[[ Task data, beginning ]]

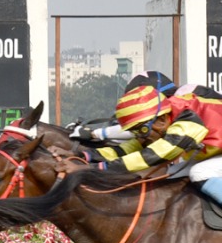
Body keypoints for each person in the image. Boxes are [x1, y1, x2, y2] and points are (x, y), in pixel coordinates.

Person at [90, 81, 222, 205]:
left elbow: (154, 155)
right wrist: (87, 156)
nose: (140, 138)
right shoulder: (165, 117)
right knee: (172, 174)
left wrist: (95, 169)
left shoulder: (188, 120)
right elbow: (130, 148)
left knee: (199, 172)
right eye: (135, 132)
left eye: (142, 130)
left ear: (162, 119)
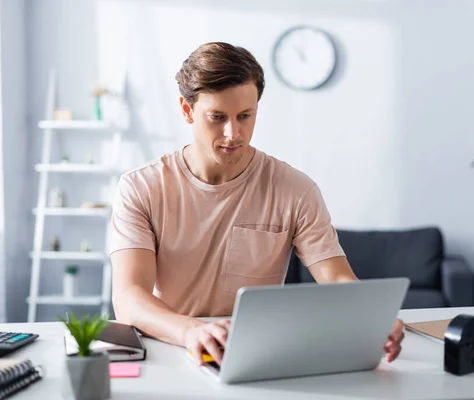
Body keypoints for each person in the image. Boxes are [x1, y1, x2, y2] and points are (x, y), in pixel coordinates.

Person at [109, 42, 405, 366]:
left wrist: (371, 316)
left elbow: (335, 278)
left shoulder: (296, 190)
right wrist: (190, 331)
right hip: (172, 345)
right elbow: (129, 298)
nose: (233, 133)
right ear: (186, 109)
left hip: (256, 355)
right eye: (217, 117)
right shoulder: (141, 187)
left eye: (245, 116)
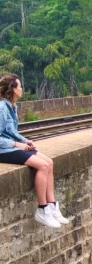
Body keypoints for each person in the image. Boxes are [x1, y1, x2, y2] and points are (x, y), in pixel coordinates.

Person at [0, 73, 70, 228]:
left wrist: (24, 140)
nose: (22, 89)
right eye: (20, 86)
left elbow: (10, 131)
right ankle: (42, 209)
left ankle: (52, 206)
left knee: (49, 162)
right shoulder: (2, 108)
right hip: (4, 150)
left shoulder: (12, 106)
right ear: (13, 89)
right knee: (42, 166)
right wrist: (18, 145)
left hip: (12, 145)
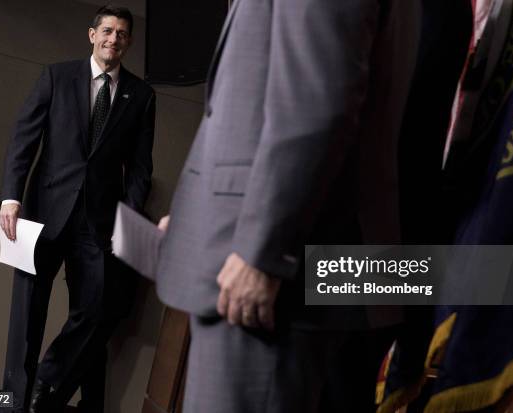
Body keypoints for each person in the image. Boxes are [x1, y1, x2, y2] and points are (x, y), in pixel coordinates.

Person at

[[ Task data, end ]]

* Task statement: An exact copy is needed of the lines running from the one containing "right ear: (13, 89)" through the last line of the material, and of no others; pictures stay out.

* Response to this task:
right ear: (13, 89)
right knee: (42, 166)
right wrist: (18, 145)
left hip: (12, 145)
Body keypoints for each person in the image. Boxes are [x1, y1, x2, y2] and points are (x, y), in pixel coordinates.

Person at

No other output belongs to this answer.